Designing for LEED Gold: CU-ICAR’s Center for Emerging Technologies
Working on the Clemson University International Center for Automotive Research (CU-ICAR) campus has been an exciting experience, and one which has challenged me as an architect to explore and implement next-level strategies for sustainable design. Clemson University is deeply committed to building sustainable campus facilities, as evidenced by the recent LEED Gold certification of its Center for Emerging Technologies (CET). The design team had a mandate to achieve at least LEED Silver certification, and by using a holistic, integrated approach to sustainable design from the earliest project stages, we were able to exceed expectations and ultimately achieve LEED Gold status. Our design approach included:
Located in the heart of the research campus, the building is designed for maximum flexibility to accommodate start-up companies performing applied research. The building’s program provides 60,000 SF of flexible office and research space to serve as a business incubator. 35,000 SF of the program is dedicated to office space, and 25,000 SF houses research labs. In addition to accommodating its own complex program, the CET needed to work in concert with existing facilities to develop and define outdoor terraces and walkways to create an inviting pedestrian experience. The east face of the building, with its projecting sunscreen and balconies, allows the building to open up and reach out to the ‘main street’ of the campus, where pedestrian activity sets the stage for the informal collaboration that marks the life of this research campus.

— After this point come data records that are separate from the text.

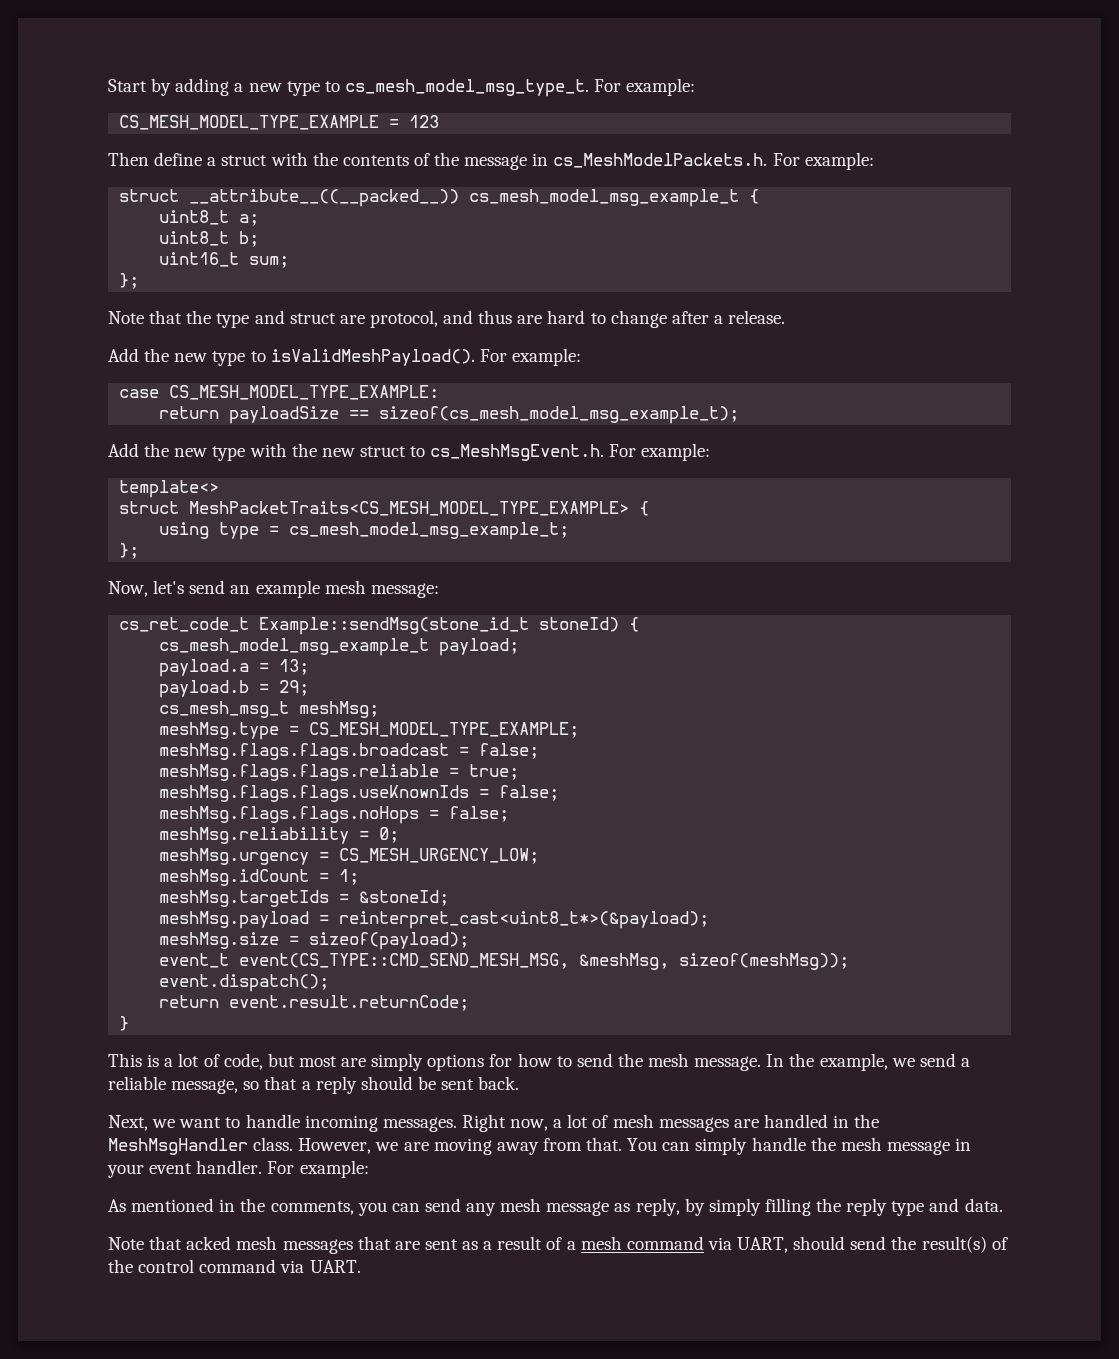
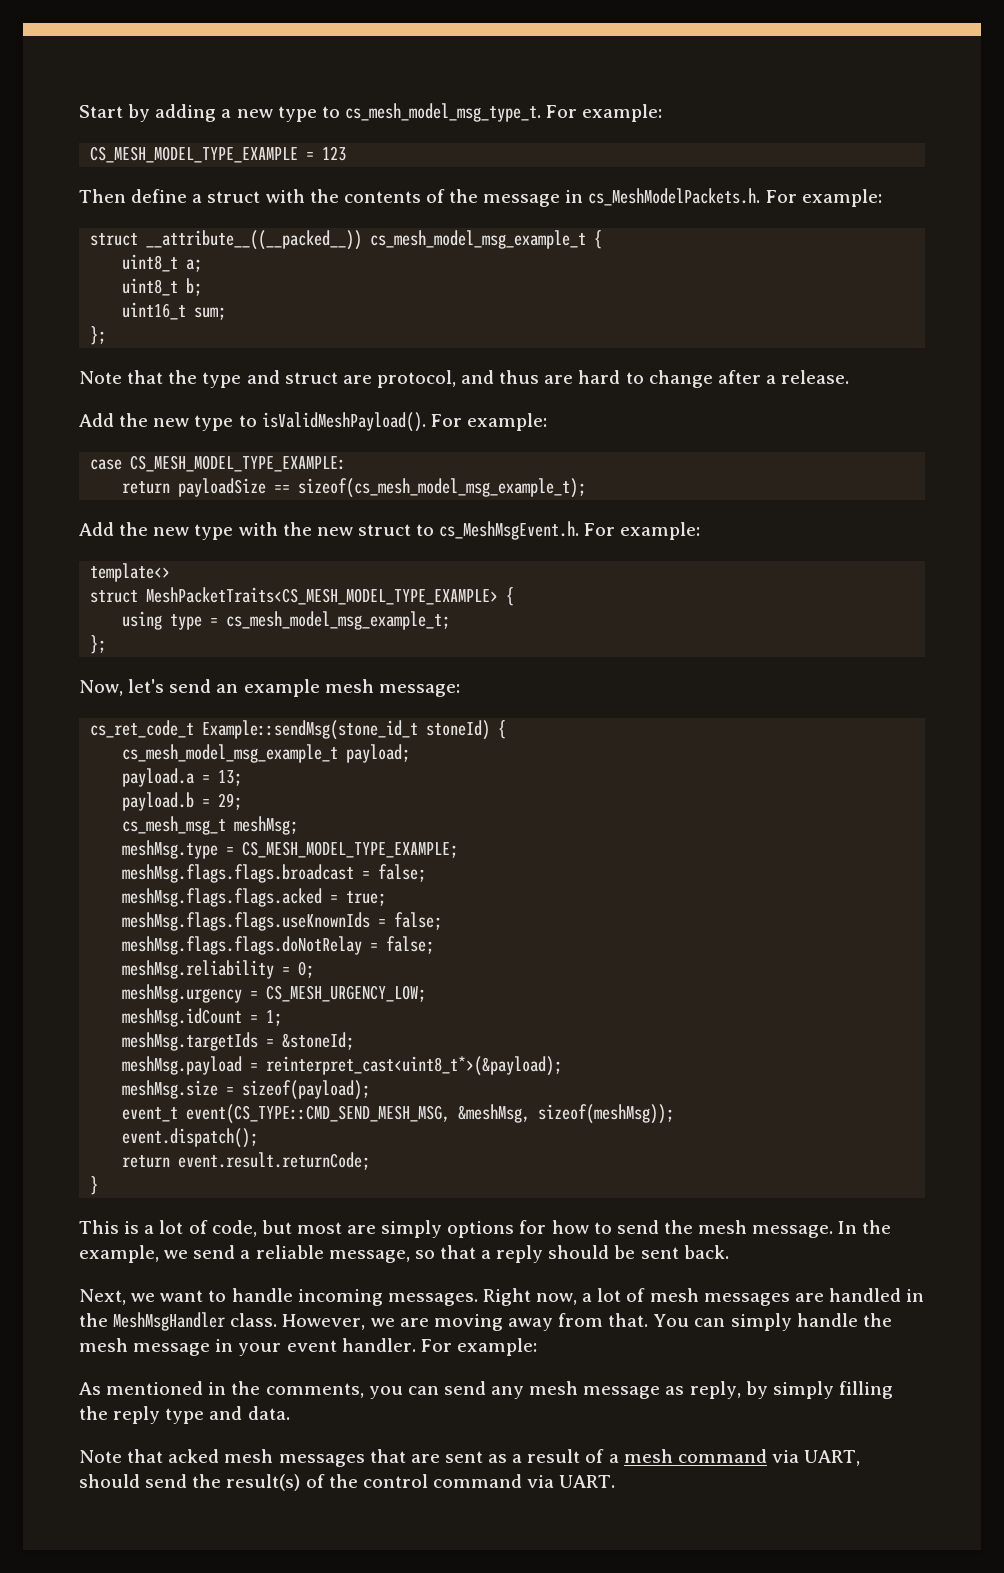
[159,764,440,781] meshMsg.flags.flags.reliable -> [122,888,323,907] meshMsg.flags.flags.acked
[159,806,420,824] meshMsg.flags.flags.noHops -> [122,936,363,955] meshMsg.flags.flags.doNotRelay

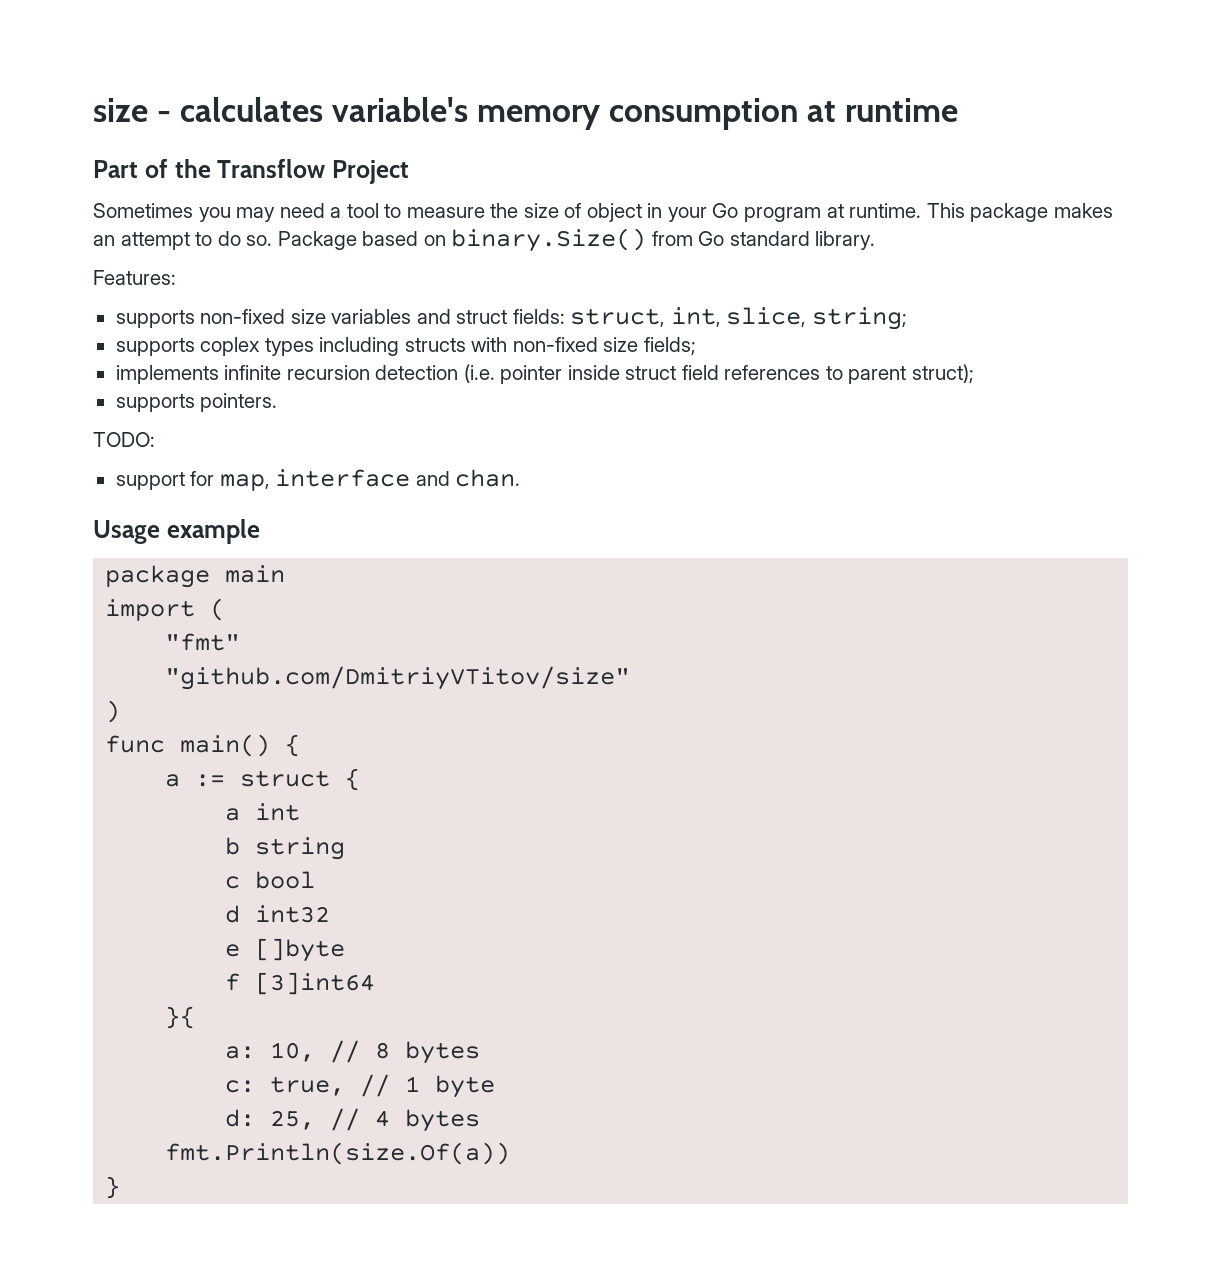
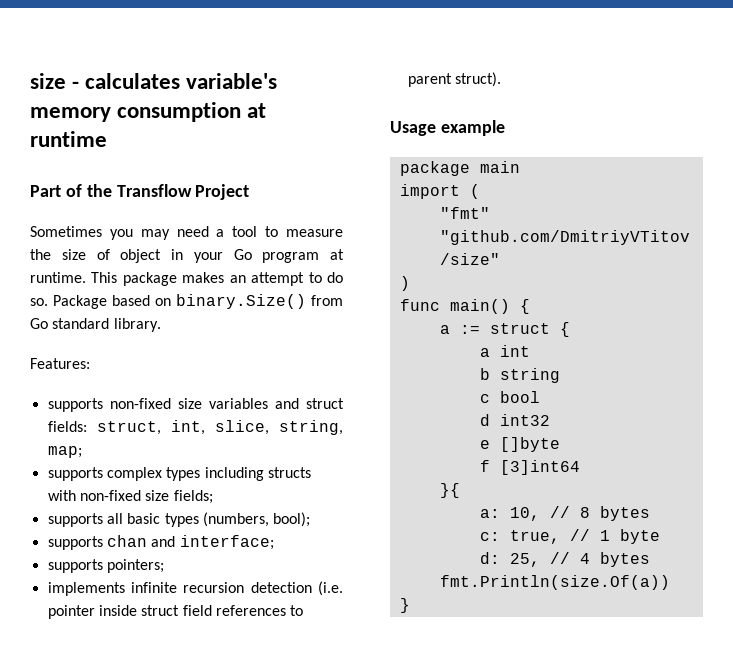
[811,307,907,330] [115,337,261,356] string; // supports coplex -> [279,420,343,435] [47,446,82,458] [47,467,162,481] string, map; // supports complex
(696, 346) none -> [47,512,311,527] [47,535,274,550] [47,559,164,573] // supports all basic types (numbers, bool); // supports chan and interface; // supports pointers;
[911,364,974,383] [115,393,278,412] [93,432,155,447] [115,469,521,491] struct); // supports pointers. // TODO: // support for map, interface and chan. -> [454,72,501,87] struct).

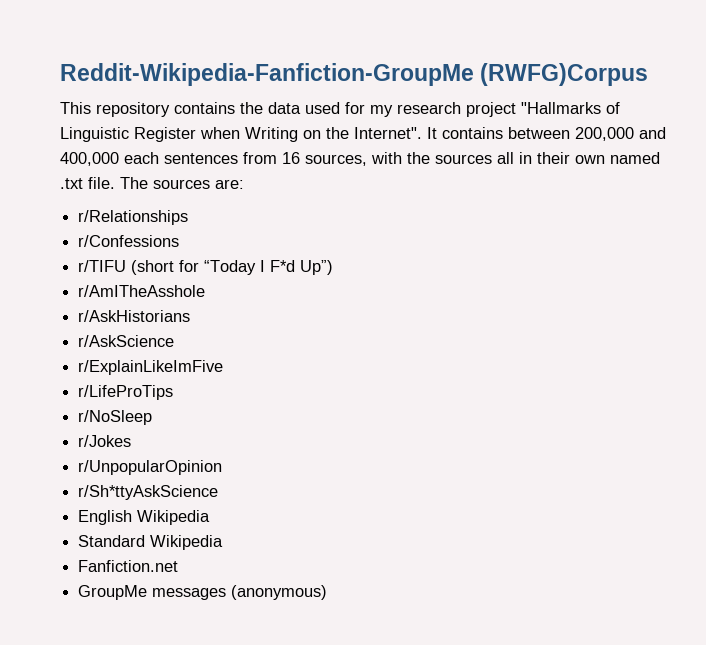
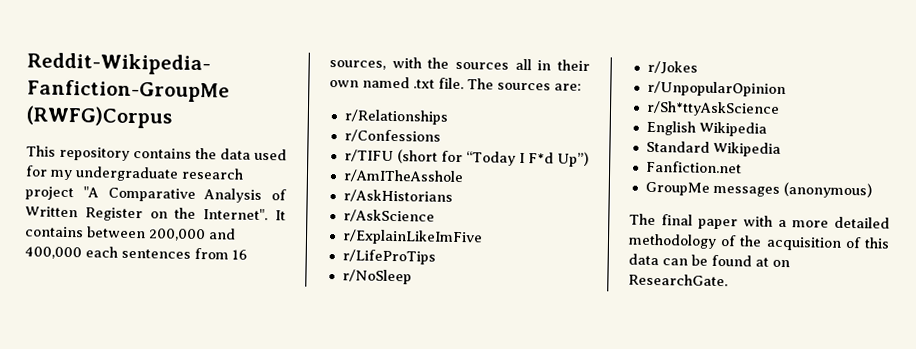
(393, 111) none -> [75,166,179,182] undergraduate
[521,102,620,114] [60,127,298,142] "Hallmarks of Linguistic Register when Writing -> [82,186,287,204] [25,206,143,222] "A Comparative Analysis of Written Register
(328, 592) none -> [629,213,890,230] [628,233,890,251] [628,253,790,268] [628,273,728,287] // The final paper with a more detailed methodology of the acquisition of this data can be found at on ResearchGate.

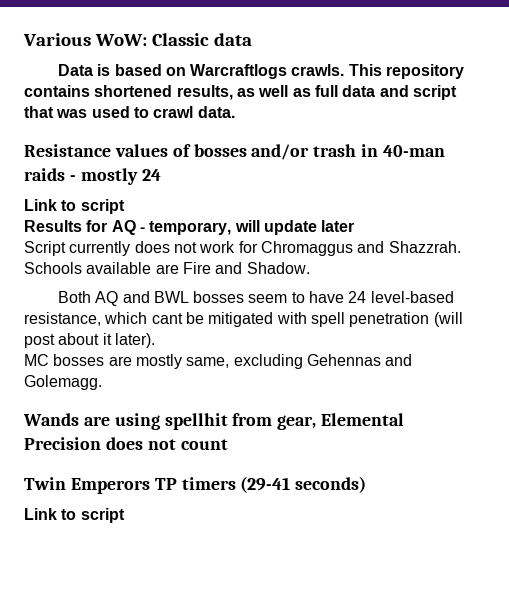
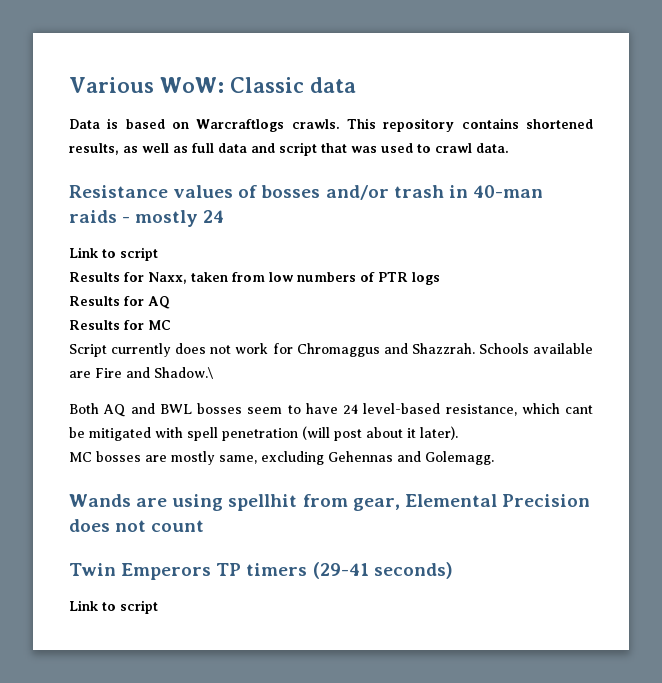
[111,220,355,235] AQ - temporary, will update later -> [148,272,440,285] [69,296,170,309] [69,320,171,330] Naxx, taken from low numbers of PTR logs // Results for AQ // Results for MC
[246,262,310,274] Shadow. -> [154,367,214,379] Shadow.\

The building design anticipates frequent changes in users in the office and lab spaces. The designers balanced the program’s requirement for adaptable spaces with strategies to minimize energy usage. Because high-bay lab spaces have very different requirements than office spaces, the team coordinated closely with the owner and engineers at every stage of the design. Floor heights and mechanical systems are sized appropriately for each function, and a life cycle cost analysis of each system facilitated the decision-making process for product selection. The interior core and bays are sized strategically for maximum flexibility, with coordinated furniture systems and glazing to allow optimal natural light and views. The efficient steel frame and composite concrete slab supported the strategic, adaptable layout with minimal column obstructions, and the office areas feature raised accessible flooring to accommodate quick changes in the HVAC, power distribution and data infrastructure.
A high-performance building envelope led to a substantial reduction in energy use. The integrated window system provided a high R-value of and eliminated thermal bridging. The envelope system also reduced embodied energy through recycled content and local sourcing. The integrated system required just one supplier and installer, which not only saved time in construction but also reduced installation errors and lowered the cost.
The site orientation allows the building to take advantage of shaded day-lighting on the north, east and south, while protecting the hot western exposure with solid walls. The high-bay research space resides on the west side of the building and acts as an insulating buffer. Strategic solar shading further reduces the cooling load, helping to optimize energy performance. Screening takes the form of horizontal solar louvers, vertical perforated panels, and large exterior perforated panel screens, which reduced the cooling load by 10-35%. The cost of the screens was less than the cost of upsizing the HVAC system, and cause minimal view disturbance while serving as an appealing human-scale design element. Wide porches and deep overhangs provide an additional 5-8 degrees of cooling.
To optimize energy performance, the team designed a raised-floor ducted HVAC system with a pressurized supply floor plenum, rooftop DX forced air system, and custom VAV controls. This system cools the space at human level, from floor to 7’, providing more targeted comfort without over-conditioning high-bay spaces. The complex system required an investment in design and engineering, but is worth the cost and effort for efficiency and long-term return on investment.
Aesthetically, the building needed to express its own identity as a state-of-the-art research facility while integrating into the fabric of the campus. The architecture expresses the technology focus of the research campus with an exterior that complements its context through its understated geometries and material expression of metal, glass and concrete. The intentional understatement acts as a foil to the highly expressive geometry of the ‘signature building’ that resides diagonally across the street. The shifting planes of the building’s exterior reflect the ever-changing nature of the activities within the building. Underscoring that sustainable design can (and should!) be beautiful, the CET won an AIA South Carolina Honor Award.
LEED Gold certification requires a substantial commitment on the part of the owner, architects, and consultants. However, with a holistic approach to design and integrated strategies at every stage of the process, this target is both achievable and well worth the effort.